Alain D a dit que pour lui, le fond du problème, c'est un problème d'aménagement du territoire. Une volonté de créer des grandes métropoles avec des arrières-pays sans vigueur propre. Un bipole Nantes-Rennes: le tout formant un seul ensemble comme dans les grandes villes américaines. C'est tout l'avenir du territoire qui est en train de se décider. Or, il n'y a jamais eu de débat sur ce choix de politique métropolitaine qui n'est pas assumé lors des élections. Ce projet participe d'un déni de démocratie. Ses dimensions écologiques et agricoles sont aussi à prendre en compte car les effets sont loin d'être positifs. Autre dimension: le coût faramineux de tout cela. Il faut se demander quelles dépenses ne seront pas faites dès lors en faveur de la population. Il est incroyable que des élus fassent le choix d'un partenariat public privé sur 55 ans d'exploitation: la responsabilité de ce blanc seing donné à une multinationale n'incombe pas qu'aux technocrates. A part Brest, tous les autres aéroports seront impactés en Bretagne par la création de NDDL et pas probablement beaucoup seront fermés. Tout l'avenir des ¾ du pays est remis en cause: tout se passera autour de ces grandes métropoles internationales qui pompent toutes les subventions, tous les investissements, une partie de plus en plus grande de la population. La question que nous devons nous poser, c'est quel type de société veut-on mettre en place à travers cela, au-delà de la simple question de l'utilité de ce nouvel aéroport? Dans cette affaire là, trop importante, un passage en force n'est pas acceptable. Il faut peser pour qu'il y ait un vrai débat, que toute la population soit concernée, qu'elle intègre ce débat. Il faut prendre en compte la globalité du problème.
Franck S a fait état de l'intérêt qu'il a ressenti à partager l'expérience des collectifs contre l'aéroport et de soutien aux zadistes. S'y retrouvent pleins de gens différents qui inaugurent des formes politiques et de lien social nouvelles, expérimentales, qui gardent ce qui rassemble et non ce qui oppose.

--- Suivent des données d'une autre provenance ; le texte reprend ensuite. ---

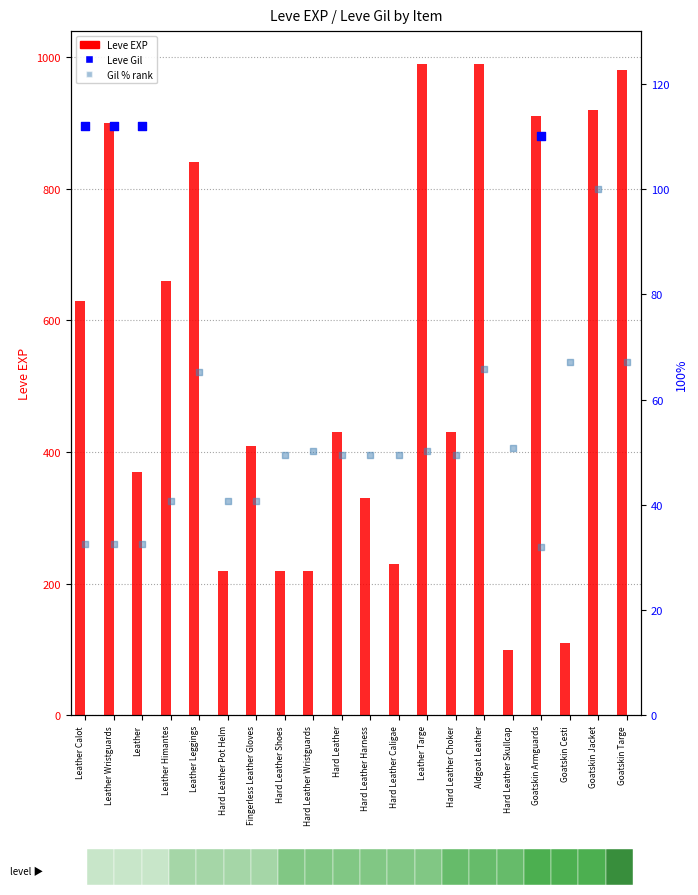

At how many categories does at least one series exceed 380?

12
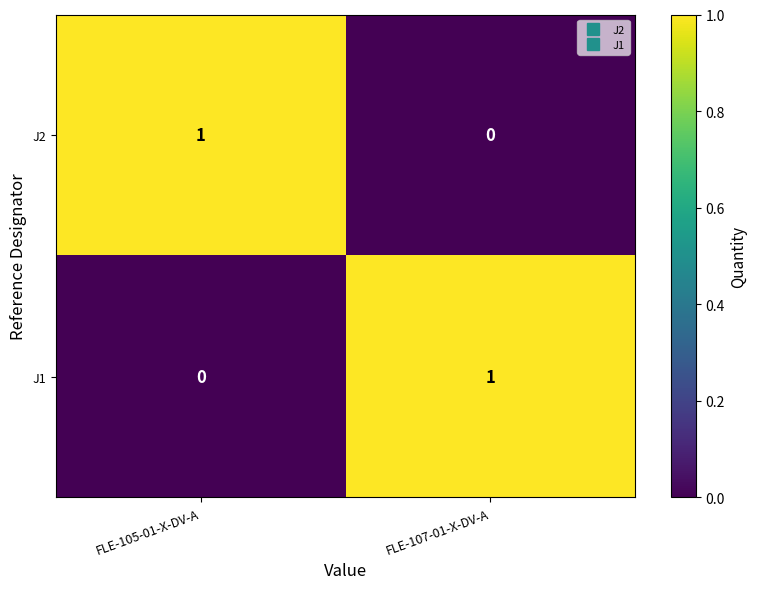

The J1 series shows 1 at FLE-105-01-X-DV-A. True or false?

False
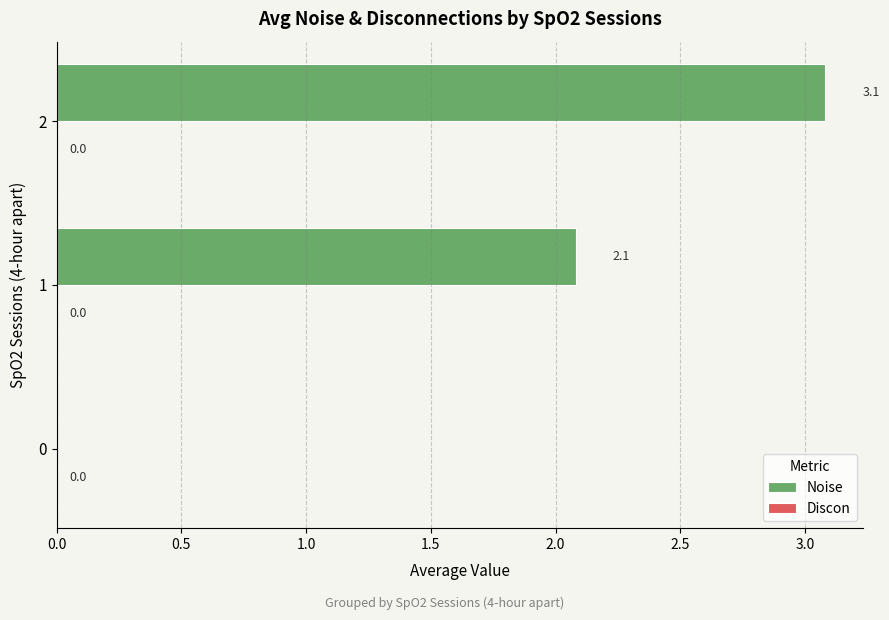

What is the change in value from 0 to 1?

+2.1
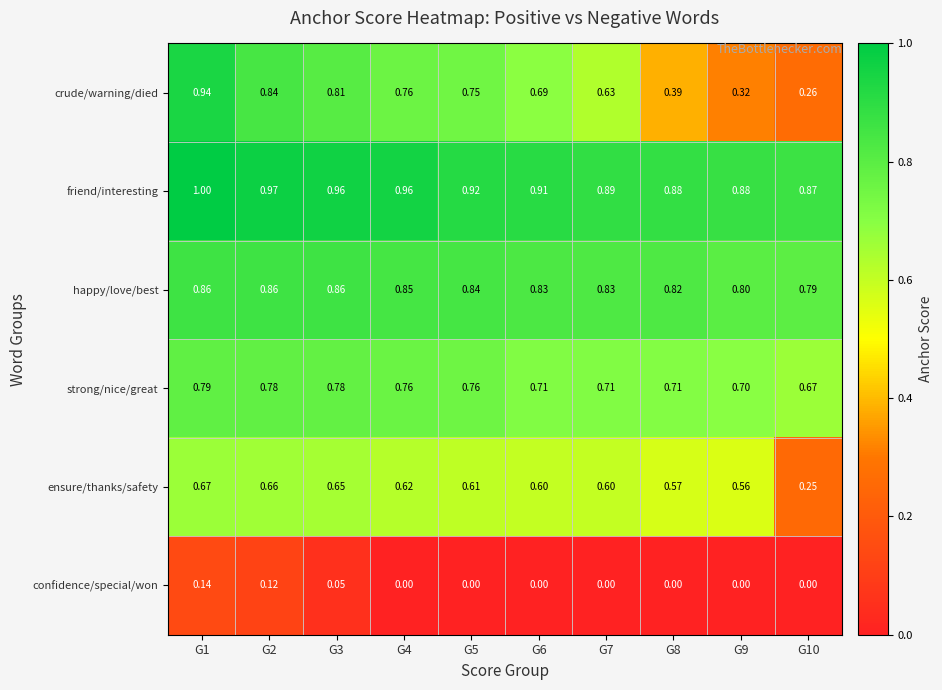

List the series in order of their peak value, highest first.

friend/interesting, crude/warning/died, happy/love/best, strong/nice/great, ensure/thanks/safety, confidence/special/won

Yann G a rappelé que les bénéfices économiques de l'aéroport de Notre-Dame des Landes avaient été remis en cause par un collectif d'experts au service des élus sceptiques sur ce projet. C'est pourquoi aujourd'hui l'argument économique est mis au second plan par rapport aux problèmes de sécurité et de nuisance sonore, certainement surévalués.
Nous avons décidé d'apporter concrètement notre appui à ceux qui luttent contre le passage en force du projet par un communiqué dans la presse pour exprimer la position du Front de Gauche Morlaix, par un argumentaire publié sur internet, par une contribution de solidarité aux opposants à Notre-Dame des Landes, par le travail de ceux qui le souhaitent au sein de la coordination morlaisienne contre l'aéroport de Notre-Dame des Landes, par un article dans le premier numéro du journal du Front de Gauche qui devrait paraître à la rentrée.

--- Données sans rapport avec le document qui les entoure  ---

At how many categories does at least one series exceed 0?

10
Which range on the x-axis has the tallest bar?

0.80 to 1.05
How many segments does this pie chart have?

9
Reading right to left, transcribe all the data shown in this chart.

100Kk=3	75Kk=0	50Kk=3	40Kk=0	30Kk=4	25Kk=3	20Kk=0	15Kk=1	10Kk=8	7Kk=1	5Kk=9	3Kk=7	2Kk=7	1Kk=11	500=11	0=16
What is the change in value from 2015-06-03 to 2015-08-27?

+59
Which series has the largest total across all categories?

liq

Alain Rebours, Yann Guéméné et Franck Simonnet se chargent de la préparation de déclaration publique sur Notre-Dame des Landes.
Prochaine AG du Front de Gauche du pays de Morlaix (ouverte à tous les citoyens qui veulent travailler avec nous) : le mercredi 16 janvier à 18h, 2, Petite Rue de Callac à Morlaix.
A l'ordre du jour:
- tour de parole sur la situation politique
- débat sur l'enjeu du logement et des transports dans le cadre des élections municipales et de l'intercommunalité, débat introduit par Hervé P.
- Point sur notre activité (campagne pour la proportionnelle, contre l'austérité).